REQUIRED ACTION: Reproduce only the stretch from the line containing "Find all references" through the line containing "## Miscellaneous", swapping "Syntax Highlighting" for "Syntax Coloring" and leaving everything else unchanged.
= = =
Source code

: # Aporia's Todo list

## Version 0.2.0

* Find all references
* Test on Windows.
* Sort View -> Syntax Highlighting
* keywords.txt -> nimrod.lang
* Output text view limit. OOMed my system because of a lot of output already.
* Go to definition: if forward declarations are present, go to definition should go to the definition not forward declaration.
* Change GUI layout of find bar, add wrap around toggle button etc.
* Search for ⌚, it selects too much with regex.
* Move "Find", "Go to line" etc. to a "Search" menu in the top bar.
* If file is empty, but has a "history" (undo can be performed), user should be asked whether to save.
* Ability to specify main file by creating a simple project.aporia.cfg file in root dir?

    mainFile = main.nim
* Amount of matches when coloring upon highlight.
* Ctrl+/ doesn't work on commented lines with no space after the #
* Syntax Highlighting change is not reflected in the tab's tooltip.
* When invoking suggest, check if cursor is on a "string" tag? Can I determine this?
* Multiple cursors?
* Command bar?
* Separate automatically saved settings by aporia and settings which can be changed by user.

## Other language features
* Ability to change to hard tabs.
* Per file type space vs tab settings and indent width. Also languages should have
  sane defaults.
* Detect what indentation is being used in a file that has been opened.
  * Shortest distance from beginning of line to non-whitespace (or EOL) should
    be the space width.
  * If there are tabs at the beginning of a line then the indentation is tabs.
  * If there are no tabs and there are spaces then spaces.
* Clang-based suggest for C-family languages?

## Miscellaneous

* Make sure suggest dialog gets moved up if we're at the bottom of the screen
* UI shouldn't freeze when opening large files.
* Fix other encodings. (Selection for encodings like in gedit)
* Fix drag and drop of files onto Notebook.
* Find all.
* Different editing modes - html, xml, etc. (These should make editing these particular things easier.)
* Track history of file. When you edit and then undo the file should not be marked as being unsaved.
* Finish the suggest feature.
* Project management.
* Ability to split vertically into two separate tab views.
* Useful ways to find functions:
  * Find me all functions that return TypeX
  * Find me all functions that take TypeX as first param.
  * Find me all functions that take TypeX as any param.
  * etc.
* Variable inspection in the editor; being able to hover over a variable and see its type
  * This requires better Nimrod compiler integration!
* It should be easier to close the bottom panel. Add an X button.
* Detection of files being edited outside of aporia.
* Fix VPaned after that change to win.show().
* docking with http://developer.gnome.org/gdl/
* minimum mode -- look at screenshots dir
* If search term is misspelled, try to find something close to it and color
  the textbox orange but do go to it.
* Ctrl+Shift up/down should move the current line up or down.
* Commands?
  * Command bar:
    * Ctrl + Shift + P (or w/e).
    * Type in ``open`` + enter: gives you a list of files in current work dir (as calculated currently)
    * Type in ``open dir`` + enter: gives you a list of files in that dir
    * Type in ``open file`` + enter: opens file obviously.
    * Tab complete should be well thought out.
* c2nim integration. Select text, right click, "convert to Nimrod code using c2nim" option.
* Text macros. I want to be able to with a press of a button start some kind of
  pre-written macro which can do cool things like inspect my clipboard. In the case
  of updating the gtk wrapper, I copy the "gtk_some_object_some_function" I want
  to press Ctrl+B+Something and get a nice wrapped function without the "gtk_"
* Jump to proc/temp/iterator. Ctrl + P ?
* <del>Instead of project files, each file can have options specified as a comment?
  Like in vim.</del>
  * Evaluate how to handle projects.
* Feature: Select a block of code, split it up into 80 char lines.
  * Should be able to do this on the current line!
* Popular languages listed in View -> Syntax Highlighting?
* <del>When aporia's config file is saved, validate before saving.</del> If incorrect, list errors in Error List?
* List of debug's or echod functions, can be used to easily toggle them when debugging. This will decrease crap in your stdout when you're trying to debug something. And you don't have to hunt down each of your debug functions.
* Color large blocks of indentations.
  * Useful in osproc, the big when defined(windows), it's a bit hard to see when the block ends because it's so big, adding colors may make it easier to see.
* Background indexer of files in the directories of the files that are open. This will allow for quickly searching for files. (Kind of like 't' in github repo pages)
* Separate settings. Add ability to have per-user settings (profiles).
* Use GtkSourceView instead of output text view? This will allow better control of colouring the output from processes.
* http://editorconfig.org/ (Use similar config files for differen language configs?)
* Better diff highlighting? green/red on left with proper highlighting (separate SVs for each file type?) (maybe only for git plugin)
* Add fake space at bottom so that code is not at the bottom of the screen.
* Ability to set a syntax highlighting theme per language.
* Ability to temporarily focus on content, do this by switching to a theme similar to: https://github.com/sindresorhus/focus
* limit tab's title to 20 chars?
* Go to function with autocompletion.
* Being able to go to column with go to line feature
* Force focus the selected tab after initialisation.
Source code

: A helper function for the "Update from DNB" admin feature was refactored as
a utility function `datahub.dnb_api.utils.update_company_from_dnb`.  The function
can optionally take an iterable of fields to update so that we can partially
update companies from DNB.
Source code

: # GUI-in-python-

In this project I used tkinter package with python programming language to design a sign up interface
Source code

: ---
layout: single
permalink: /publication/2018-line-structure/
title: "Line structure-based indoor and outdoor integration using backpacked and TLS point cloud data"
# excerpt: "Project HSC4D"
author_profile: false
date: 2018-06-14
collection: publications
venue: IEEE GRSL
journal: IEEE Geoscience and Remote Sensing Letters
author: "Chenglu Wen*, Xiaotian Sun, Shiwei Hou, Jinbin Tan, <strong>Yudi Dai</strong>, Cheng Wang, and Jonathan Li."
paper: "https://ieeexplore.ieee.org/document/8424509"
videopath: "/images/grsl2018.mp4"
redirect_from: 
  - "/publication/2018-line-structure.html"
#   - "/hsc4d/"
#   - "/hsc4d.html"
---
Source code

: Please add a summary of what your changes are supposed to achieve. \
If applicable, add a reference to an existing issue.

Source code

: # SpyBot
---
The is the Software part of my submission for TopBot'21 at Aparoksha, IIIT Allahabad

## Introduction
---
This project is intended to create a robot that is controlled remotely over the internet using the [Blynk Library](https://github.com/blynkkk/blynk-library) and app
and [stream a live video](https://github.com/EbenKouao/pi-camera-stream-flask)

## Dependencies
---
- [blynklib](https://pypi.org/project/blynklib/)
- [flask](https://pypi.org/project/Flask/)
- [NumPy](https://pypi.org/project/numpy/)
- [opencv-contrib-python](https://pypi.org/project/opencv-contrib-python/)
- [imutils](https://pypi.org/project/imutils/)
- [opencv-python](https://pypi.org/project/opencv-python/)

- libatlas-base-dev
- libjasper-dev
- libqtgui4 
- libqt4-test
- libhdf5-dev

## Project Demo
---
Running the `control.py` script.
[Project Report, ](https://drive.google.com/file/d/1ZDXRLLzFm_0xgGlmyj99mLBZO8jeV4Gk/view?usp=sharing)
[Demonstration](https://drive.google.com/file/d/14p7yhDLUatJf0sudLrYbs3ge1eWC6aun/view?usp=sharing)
= = =
RESPONSE TO THIS TASK:
* Find all references
* Test on Windows.
* Sort View -> Syntax Coloring
* keywords.txt -> nimrod.lang
* Output text view limit. OOMed my system because of a lot of output already.
* Go to definition: if forward declarations are present, go to definition should go to the definition not forward declaration.
* Change GUI layout of find bar, add wrap around toggle button etc.
* Search for ⌚, it selects too much with regex.
* Move "Find", "Go to line" etc. to a "Search" menu in the top bar.
* If file is empty, but has a "history" (undo can be performed), user should be asked whether to save.
* Ability to specify main file by creating a simple project.aporia.cfg file in root dir?

    mainFile = main.nim
* Amount of matches when coloring upon highlight.
* Ctrl+/ doesn't work on commented lines with no space after the #
* Syntax Coloring change is not reflected in the tab's tooltip.
* When invoking suggest, check if cursor is on a "string" tag? Can I determine this?
* Multiple cursors?
* Command bar?
* Separate automatically saved settings by aporia and settings which can be changed by user.

## Other language features
* Ability to change to hard tabs.
* Per file type space vs tab settings and indent width. Also languages should have
  sane defaults.
* Detect what indentation is being used in a file that has been opened.
  * Shortest distance from beginning of line to non-whitespace (or EOL) should
    be the space width.
  * If there are tabs at the beginning of a line then the indentation is tabs.
  * If there are no tabs and there are spaces then spaces.
* Clang-based suggest for C-family languages?

## Miscellaneous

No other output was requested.